The medical technology industry plays a pivotal role in improving the lives of people and communities across the world. Medtech companies employ thousands of researchers on the frontlines of medical discovery, researchers who draw on astounding knowledge and creativity to tackle every health challenge imaginable, including the ongoing COVID-19 pandemic. Their health care breakthroughs have delivered so many of the medical advances we enjoy today, and they’re delivering the promising technologies of the future. Nevertheless, unequal access to such technologies and, more broadly, health care services continues to persist – often disproportionately impacting the lives of racial and ethnic minorities.
AdvaMed has developed several principles to guide of our health equity work. Among them is a principle advancing access to technologies that improve patient lives. AdvaMed is committed to advocating to ensure all patients are aware of the utility and availability of devices that best address their medical conditions.
In order to learn more about how medtech companies can help promote equitable access to medical technology and associated care, we reached out to Joseph Metro (Joe), a partner in Reed Smith’s Life Sciences Health Industry Group in Washington, D.C. He gave us a better understanding of how medtech manufacturers can form company-specific patient assistance programs (“PAPs”). And on October 27, 2020, AdvaMed hosted a webinar on the topic to help educate our members. Listen to the recording.
Below is a preview of our discussion with Joe in the week leading up to the webinar:
Chris & DeChane: The pharmaceutical sector has a robust history of sponsoring PAPs that promote equitable access to medications. Why are PAPs that promote equitable access to medical technology less prevalent in the device sector?
Joseph Metro: The pharma sector has indeed been active in PAPs for several decades, with the earliest OIG advisory opinions being issued in the early 2000s. The prevalence of activity in the pharma sector is likely due to its relative simplicity compared to the device sector. Distribution pathways, claims processing systems, third party benefit designs, and cost sharing structures are relatively uniform for pharmaceuticals, and payment methods are often tied to widely available data metrics such as average wholesale price or wholesale acquisition cost. By contrast, devices are distributed through non-uniform channels (ranging from direct-to-consumer to inpatient hospital), sometimes they are diagnostic rather than therapeutic, and payment and cost sharing methods vary widely (including per claim reimbursement to bundled capital and operating payment methods). So, while there is something of a “PAP playbook” within the pharma sector, device solutions almost necessarily will involve customization in light of the nature of the product in question.
Chris & DeChane: When designing a company-sponsored PAP, what are the top three considerations a medtech manufacturer should take into account?
Joseph Metro: First, it is important to consider structure and governance in light of how the PAP will “fit” within a company’s overall goals – should it be managed as part of existing corporate charitable activities, or part of a separate organization? Second, of course, are the actual eligibility criteria and benefits to be made available in light of the nature of the product. Finally, it is critical to take into account health care regulatory compliance issues such as antikickback and beneficiary inducement laws, and there is a robust history of OIG guidance on that front.
Chris & DeChane: What unique challenges are likely to present themselves when considering benefit design for the device sector?
Joseph Metro: Of course, the device sector will share some of the same challenges that are faced by the pharma sector, such as whether and how programs to provide patient cost sharing assistance to federal program patients can be designed. (The key factor there may be rigorous adherence to charitable principles in the design, communication, and operation of such programs). But beyond that, the unique challenges often arise from the devices themselves. For example, while a pharma program might provide a free drug to a financially needy individual, a manufacturer of capital medical equipment or of surgical implants cannot simply provide those items to a patient. Thus, PAP solutions for devices are likely to require both creative thinking regarding how to make the benefits of a product available for a patient (for example, perhaps providing benefits through health fairs or a voucher for a procedure in which the device is used) as well as solid operational execution in relationships with health care providers whose participation may be necessary to delivery of the benefit (such as ensuring that the program does not result in an windfall duplicate payment to the provider which could be construed as a kickback).
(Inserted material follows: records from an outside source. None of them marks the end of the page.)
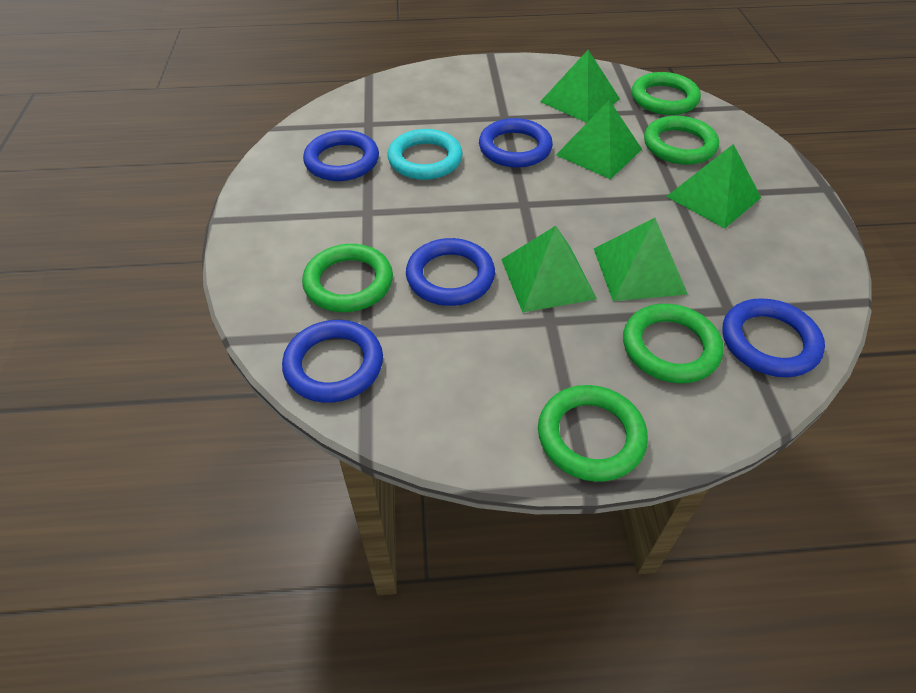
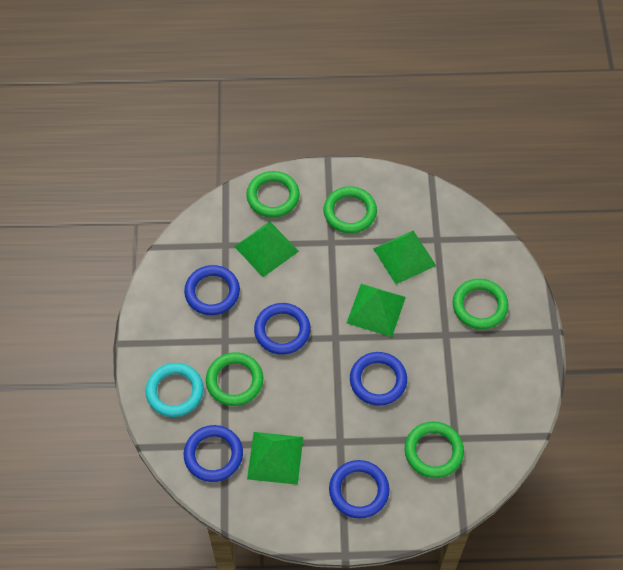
green pyramid: 5 -> 4

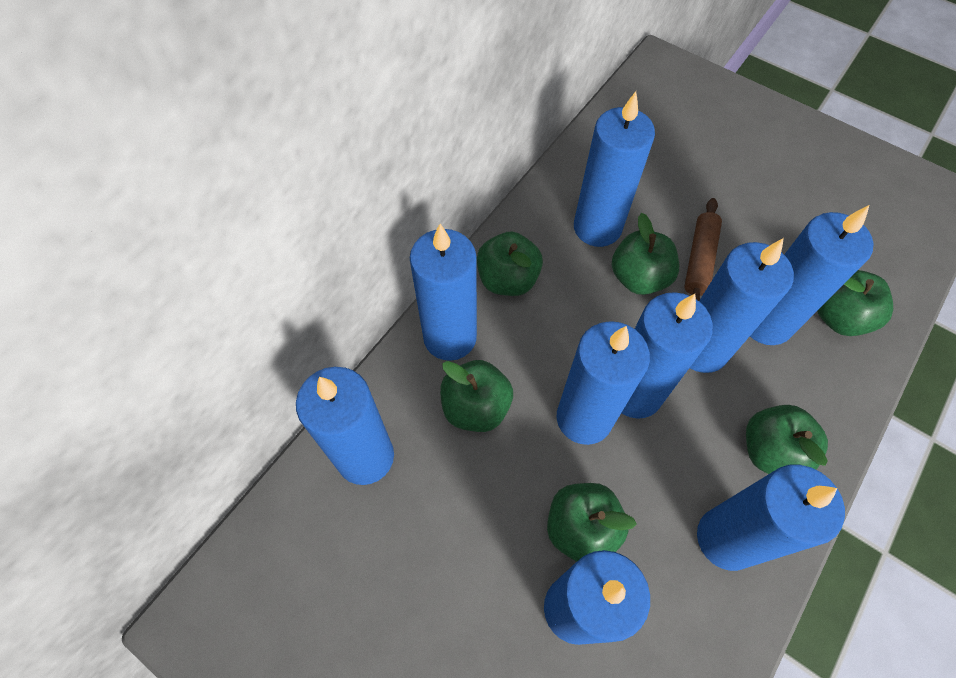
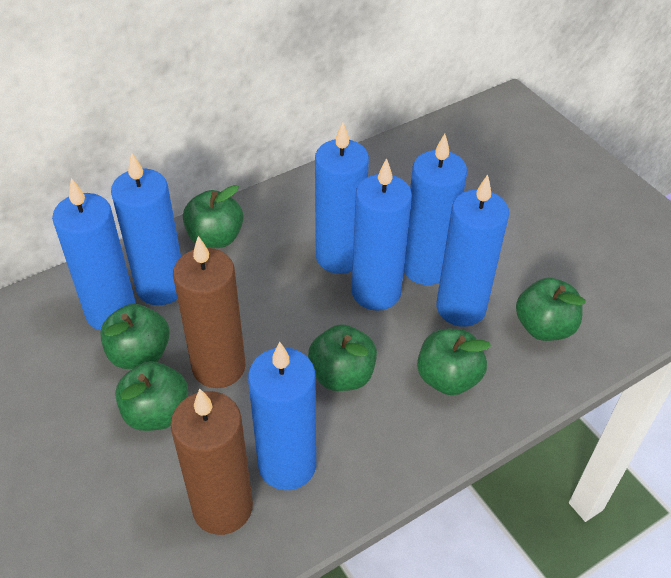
blue candle: 9 -> 7
brown candle: 0 -> 2
brown rolling pin: 1 -> 0

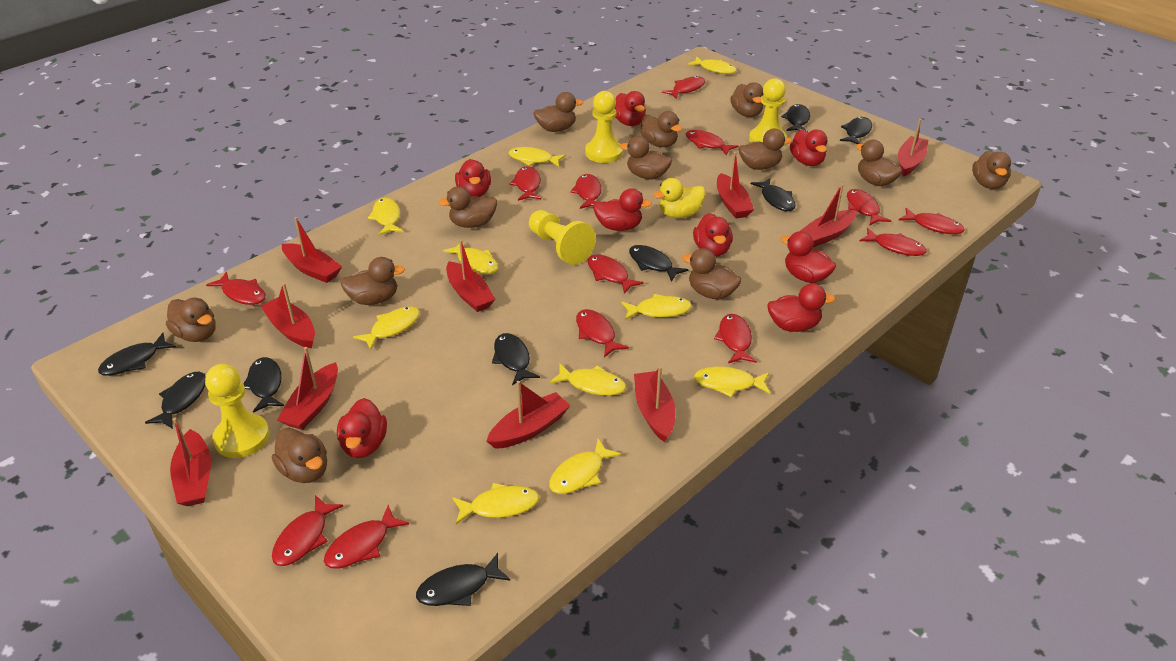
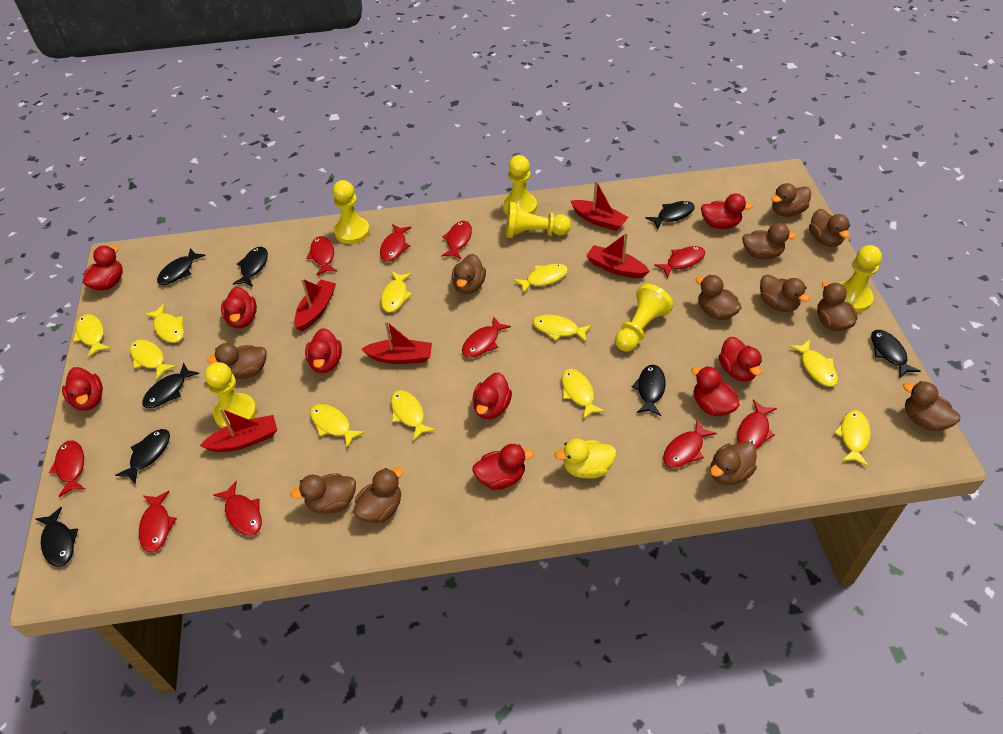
black fish: 9 -> 8
red boat: 10 -> 5
red duck: 8 -> 9
red fish: 13 -> 10
yellow fish: 10 -> 11
yellow pawn: 4 -> 6

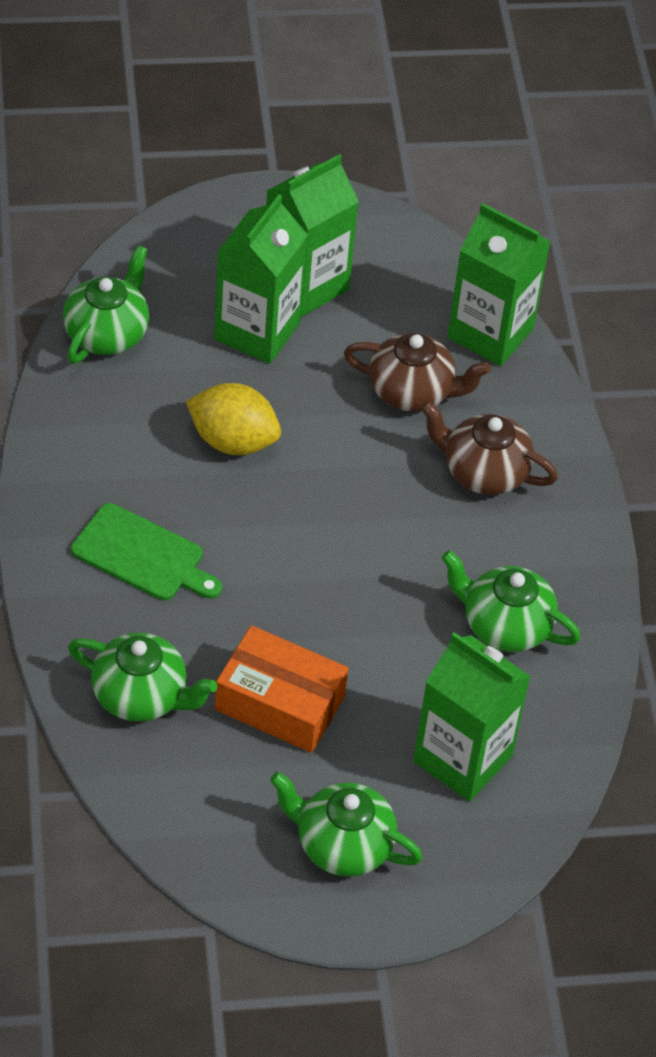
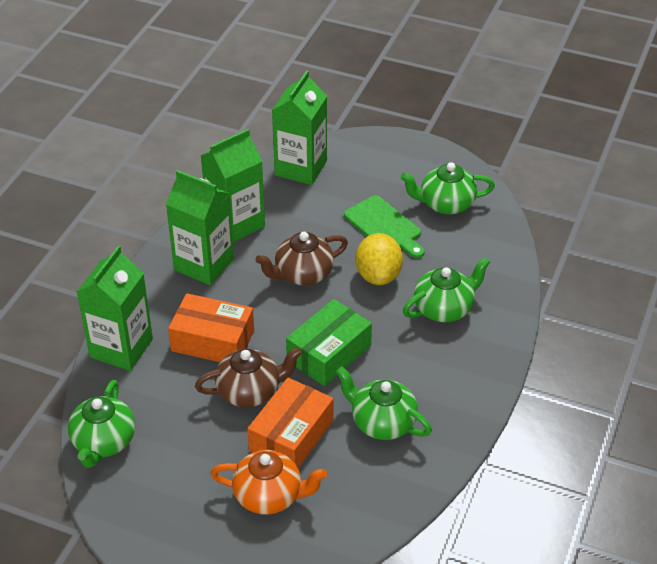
green box: 0 -> 1
orange box: 1 -> 2
orange teapot: 0 -> 1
Chris & DeChane: What are some of the PAP models that have been adopted by the pharmaceutical sector? Can any of these PAP models, with minor adjustments, be adopted by the device sector?
Joseph Metro: The pharma sector has a wide variety of programs designed to do different things, sometimes for very specific populations – so many that I’ve had to develop my own taxonomy to try to ensure that there is a consistent understanding of what is contemplated by clients. Pharma programs may be charitable or non-charitable, and include free products to indigent or uninsured patients, both product-specific and disease state patient cost-sharing support programs; “bridge” programs to try to expedite access to critical therapies and maintain continuity of therapy in the event a patient’s insurance status changes, and direct-to-patient low-priced sales programs. There are some types of programs (indigent free goods) that may be adapted relatively easily for certain types of products, and there are others that may be more complicated. But even for this latter group, the OIG’s prior guidance provides some useful principles that can assist in design.